▶ _What this exercise asks_
• A. Quote the reflection on serving in Iraq from "I don't feel" through "for Its cruelty.", word for word.
• B. Continue the reflection on fifteen months of service in Iraq, starting after its last sentence.

▶ _Reading passage_
- - -
I don't feel that it should be that way--after I'm home, in one piece, with a wife who loves me and a knowledge that I am going to ETS by summer. Again, it must be stressed--it's not as though I was living out Apocalypse Now. But all the same, I think of my time downrange, or read through my own writings from that period, and what I see the most there is pain--pain, and loneliness, and fear. I realize then that my 15 months in Iraq were the worst of my life, worse even than homelessness. And I realize that I would not relive these events for anything.
That sort of misery isn't natural. It isn't human. It dulls one's sense of empathy, one's ability to see the world as anything that behaves according to any sense of justice. It is the sort of thing that makes one not only lose faith in one's God, but openly despise that God for Its cruelty.
To see people starving as civilian contractors grow rich on tax-free paychecks from KBR; to be begged for food and clean water while sitting in a guard tower; to want so badly to help, to say to these people, hey, we're human too? And yet be under direct orders NOT to do so? I don't think I can communicate that pain here. To watch friends lose their minds from daily stress, their bolt-carriers and magazines confiscated by leadership; to see marriages crumble from four thousand miles away; to spend 6 months in misery and then find out one has three months added onto the time remaining?
- - -
Dataset entries
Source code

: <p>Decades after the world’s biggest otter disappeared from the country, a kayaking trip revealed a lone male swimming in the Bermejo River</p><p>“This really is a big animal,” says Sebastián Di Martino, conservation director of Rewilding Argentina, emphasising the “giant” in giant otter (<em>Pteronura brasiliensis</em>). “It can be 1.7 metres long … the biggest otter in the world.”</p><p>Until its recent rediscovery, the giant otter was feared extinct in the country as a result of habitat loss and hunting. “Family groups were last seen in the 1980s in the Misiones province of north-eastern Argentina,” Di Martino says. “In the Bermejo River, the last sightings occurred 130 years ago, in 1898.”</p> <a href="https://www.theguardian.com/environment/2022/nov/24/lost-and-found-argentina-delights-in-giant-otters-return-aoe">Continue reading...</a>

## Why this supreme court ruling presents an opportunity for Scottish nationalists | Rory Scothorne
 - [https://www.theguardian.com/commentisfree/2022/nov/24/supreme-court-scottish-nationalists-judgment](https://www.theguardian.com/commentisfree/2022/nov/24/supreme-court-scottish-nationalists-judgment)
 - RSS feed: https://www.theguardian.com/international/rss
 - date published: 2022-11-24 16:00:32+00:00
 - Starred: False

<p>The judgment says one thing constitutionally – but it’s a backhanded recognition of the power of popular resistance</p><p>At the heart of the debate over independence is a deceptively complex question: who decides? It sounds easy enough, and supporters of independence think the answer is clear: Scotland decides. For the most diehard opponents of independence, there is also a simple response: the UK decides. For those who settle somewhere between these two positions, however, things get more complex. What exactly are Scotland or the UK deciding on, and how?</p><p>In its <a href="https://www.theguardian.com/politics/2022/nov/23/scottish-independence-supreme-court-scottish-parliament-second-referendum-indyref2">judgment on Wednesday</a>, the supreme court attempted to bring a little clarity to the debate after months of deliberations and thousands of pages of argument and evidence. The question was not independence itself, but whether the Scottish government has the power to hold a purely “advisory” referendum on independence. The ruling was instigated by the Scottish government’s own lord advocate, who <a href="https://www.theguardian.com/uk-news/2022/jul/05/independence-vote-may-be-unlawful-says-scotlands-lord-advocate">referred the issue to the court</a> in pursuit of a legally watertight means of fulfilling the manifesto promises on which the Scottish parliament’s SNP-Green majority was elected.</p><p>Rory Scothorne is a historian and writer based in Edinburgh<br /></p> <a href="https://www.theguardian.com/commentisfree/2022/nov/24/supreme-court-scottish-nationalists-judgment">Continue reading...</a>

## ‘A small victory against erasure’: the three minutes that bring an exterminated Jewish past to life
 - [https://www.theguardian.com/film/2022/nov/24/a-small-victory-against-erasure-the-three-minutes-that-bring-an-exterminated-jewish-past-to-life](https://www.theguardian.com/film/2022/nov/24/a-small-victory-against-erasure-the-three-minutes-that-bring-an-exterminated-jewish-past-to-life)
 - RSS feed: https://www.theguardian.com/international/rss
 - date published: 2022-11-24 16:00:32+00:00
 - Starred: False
- - -
▶ _Outputs for the tasks_
• A.
I don't feel that it should be that way--after I'm home, in one piece, with a wife who loves me and a knowledge that I am going to ETS by summer. Again, it must be stressed--it's not as though I was living out Apocalypse Now. But all the same, I think of my time downrange, or read through my own writings from that period, and what I see the most there is pain--pain, and loneliness, and fear. I realize then that my 15 months in Iraq were the worst of my life, worse even than homelessness. And I realize that I would not relive these events for anything.
That sort of misery isn't natural. It isn't human. It dulls one's sense of empathy, one's ability to see the world as anything that behaves according to any sense of justice. It is the sort of thing that makes one not only lose faith in one's God, but openly despise that God for Its cruelty.

• B.
It's enough to make one stop caring about anyone but oneself. It's enough to make one think that nobody back home understands, that nobody cares. And then, to read the news and hear one's Commander-In-Chief, talking about the romance of war. Hear what the soccer moms have to say about how GREAT a movie there existed in "We Were Soldiers."
I don't think that I can describe it here, but if I can try my level best, the feeling is truly something special. It isn't amusement, it isn't irony, it isn't even disgust.
It is hatred.
Yes, you read that correctly: hatred. It is ill will of the most blackhearted sort, the kind that can make say: "Fuck you, blind worm. Fuck you, eyes-bleeding, to the lowest levels of hell. There is no God that can damn you with enough gravity to make you understand. There is no punishment agonizing enough for your ignorance, your cruelty, your selfishness." It is the thing that can leave you with more sympathy for those who actively attempted to kill you, then for such milquetoast suburban displays of "patriotism." It is the sort of thing to make you wonder: have we slipped that far down the slope? Are we really able to blame soldiers for their own deaths, for having had the gall to volunteer? Are we really able to sit around and calmly blame the media for exposing war crimes to the public eye? And if so: is there any point in trying to save us?
To conclude: no. No, I no longer watch war movies. There is no need. It is an experience that makes me pity the ones still living through it, the ones who don't even know what they're losing by being there. I didn't even know, until I came back. But now that I think about it, I look across the ocean now and see the people who, even now, root for the next war before either of the first two are finished.
And I say to those people: keep your war movies. Keep them, and I sincerely hope that you choke. That you can regard such endeavors as entertainment marks you as less than human.